▶ [Information provided]:

==========

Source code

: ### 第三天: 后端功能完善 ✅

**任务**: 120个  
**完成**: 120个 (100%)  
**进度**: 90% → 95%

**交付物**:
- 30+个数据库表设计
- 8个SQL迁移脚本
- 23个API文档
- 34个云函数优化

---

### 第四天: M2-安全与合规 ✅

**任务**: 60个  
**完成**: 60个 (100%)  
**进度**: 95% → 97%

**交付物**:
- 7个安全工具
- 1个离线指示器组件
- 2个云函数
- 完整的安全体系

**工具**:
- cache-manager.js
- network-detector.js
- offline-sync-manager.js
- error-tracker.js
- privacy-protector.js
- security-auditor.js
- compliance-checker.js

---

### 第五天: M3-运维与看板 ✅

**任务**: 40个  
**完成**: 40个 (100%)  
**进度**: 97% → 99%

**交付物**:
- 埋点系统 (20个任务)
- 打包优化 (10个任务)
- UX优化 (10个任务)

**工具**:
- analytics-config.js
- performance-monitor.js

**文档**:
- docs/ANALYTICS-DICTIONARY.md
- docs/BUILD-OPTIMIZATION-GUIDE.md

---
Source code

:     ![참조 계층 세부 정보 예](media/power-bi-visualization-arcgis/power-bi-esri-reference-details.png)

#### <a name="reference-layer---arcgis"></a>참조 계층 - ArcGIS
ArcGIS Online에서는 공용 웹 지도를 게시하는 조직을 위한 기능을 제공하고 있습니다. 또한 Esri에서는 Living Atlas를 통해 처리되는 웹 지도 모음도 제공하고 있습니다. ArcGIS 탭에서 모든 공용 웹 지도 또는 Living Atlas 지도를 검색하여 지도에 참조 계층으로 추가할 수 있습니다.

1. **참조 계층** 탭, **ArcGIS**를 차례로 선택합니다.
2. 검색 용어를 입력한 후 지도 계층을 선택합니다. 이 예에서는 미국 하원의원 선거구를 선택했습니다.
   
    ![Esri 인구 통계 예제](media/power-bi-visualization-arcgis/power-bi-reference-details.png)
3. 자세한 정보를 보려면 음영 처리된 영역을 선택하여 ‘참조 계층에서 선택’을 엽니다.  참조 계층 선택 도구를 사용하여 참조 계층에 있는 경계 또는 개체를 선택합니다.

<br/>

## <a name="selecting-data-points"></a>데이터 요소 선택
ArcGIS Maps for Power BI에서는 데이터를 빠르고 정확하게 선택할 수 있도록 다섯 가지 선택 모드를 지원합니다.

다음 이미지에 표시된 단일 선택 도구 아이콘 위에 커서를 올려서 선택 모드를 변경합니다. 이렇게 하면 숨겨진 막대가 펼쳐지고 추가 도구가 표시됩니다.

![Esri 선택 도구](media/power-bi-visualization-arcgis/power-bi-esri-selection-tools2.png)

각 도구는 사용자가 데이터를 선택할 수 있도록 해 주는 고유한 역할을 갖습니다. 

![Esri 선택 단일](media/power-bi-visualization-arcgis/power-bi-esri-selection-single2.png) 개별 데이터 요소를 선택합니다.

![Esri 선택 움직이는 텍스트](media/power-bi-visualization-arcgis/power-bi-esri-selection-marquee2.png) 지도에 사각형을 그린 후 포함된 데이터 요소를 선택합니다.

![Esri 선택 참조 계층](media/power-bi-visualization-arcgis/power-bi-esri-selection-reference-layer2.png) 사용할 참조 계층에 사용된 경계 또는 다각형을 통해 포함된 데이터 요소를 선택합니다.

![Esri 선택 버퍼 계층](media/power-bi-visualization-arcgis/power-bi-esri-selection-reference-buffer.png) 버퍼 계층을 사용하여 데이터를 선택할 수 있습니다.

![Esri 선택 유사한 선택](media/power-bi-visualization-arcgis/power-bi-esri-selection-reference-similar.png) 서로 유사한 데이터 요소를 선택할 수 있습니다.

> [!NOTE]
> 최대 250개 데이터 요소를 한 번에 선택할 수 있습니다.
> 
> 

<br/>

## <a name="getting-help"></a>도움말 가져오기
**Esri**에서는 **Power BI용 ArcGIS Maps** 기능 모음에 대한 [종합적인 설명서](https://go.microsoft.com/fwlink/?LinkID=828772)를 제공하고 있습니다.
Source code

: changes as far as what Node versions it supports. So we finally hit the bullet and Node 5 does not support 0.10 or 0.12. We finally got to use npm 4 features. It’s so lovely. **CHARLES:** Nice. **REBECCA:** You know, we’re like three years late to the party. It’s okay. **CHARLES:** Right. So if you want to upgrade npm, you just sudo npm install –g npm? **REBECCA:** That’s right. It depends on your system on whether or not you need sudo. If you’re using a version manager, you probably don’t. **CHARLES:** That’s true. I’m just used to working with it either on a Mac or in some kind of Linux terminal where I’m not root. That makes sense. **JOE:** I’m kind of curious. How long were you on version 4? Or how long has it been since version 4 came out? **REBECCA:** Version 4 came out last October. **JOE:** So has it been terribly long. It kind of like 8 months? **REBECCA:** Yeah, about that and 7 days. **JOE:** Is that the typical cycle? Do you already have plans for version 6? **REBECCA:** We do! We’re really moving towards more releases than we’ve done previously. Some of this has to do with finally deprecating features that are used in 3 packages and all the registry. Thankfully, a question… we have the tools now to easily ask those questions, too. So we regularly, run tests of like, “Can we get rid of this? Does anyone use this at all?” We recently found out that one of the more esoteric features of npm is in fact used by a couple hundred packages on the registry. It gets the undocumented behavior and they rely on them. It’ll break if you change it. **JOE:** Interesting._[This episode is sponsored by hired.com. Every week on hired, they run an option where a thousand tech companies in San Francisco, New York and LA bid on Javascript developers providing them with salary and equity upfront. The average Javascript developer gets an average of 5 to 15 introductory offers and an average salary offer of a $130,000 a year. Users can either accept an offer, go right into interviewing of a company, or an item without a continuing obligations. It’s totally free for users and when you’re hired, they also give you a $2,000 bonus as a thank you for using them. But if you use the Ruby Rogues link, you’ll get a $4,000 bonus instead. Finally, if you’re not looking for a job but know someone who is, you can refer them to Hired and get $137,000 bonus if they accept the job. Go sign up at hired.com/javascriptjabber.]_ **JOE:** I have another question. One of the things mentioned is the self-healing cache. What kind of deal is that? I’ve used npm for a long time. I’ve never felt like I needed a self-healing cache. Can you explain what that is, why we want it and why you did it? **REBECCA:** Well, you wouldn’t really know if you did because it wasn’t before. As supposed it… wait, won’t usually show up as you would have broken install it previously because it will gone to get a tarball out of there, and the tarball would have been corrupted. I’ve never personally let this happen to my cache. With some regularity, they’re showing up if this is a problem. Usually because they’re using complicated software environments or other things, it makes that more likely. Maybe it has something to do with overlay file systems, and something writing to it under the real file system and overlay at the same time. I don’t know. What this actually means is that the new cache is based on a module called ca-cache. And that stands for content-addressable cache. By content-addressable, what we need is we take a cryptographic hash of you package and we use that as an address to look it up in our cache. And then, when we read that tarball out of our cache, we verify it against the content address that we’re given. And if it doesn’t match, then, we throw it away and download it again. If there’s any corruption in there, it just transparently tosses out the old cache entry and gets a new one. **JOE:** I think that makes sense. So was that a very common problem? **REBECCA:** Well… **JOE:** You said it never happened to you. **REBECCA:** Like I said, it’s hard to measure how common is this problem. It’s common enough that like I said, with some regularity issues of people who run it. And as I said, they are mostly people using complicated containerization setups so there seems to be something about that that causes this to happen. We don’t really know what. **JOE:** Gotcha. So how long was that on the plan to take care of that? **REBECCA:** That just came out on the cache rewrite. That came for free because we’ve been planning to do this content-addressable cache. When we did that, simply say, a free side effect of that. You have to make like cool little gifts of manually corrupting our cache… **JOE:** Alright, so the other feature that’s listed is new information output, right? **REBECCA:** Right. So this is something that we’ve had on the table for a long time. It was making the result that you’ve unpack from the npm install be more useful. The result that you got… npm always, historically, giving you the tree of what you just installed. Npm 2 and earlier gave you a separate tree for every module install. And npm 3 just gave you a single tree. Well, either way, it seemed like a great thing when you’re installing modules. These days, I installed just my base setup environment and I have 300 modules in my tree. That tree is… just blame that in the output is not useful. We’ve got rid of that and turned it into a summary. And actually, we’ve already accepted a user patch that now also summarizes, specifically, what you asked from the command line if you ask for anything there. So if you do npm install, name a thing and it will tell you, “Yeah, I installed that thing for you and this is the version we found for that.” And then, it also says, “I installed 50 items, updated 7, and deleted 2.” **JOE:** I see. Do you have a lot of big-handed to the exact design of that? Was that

==========

▶ [Your instructions]: Working from the data above, extract solely the lines from the one containing "- security-auditor.js" through the one containing "계층 - ArcGIS", exactly as they appear, both included.

▶ [Your response]:
- security-auditor.js
- compliance-checker.js

---

### 第五天: M3-运维与看板 ✅

**任务**: 40个  
**完成**: 40个 (100%)  
**进度**: 97% → 99%

**交付物**:
- 埋点系统 (20个任务)
- 打包优化 (10个任务)
- UX优化 (10个任务)

**工具**:
- analytics-config.js
- performance-monitor.js

**文档**:
- docs/ANALYTICS-DICTIONARY.md
- docs/BUILD-OPTIMIZATION-GUIDE.md

---
Source code

:     ![참조 계층 세부 정보 예](media/power-bi-visualization-arcgis/power-bi-esri-reference-details.png)

#### <a name="reference-layer---arcgis"></a>참조 계층 - ArcGIS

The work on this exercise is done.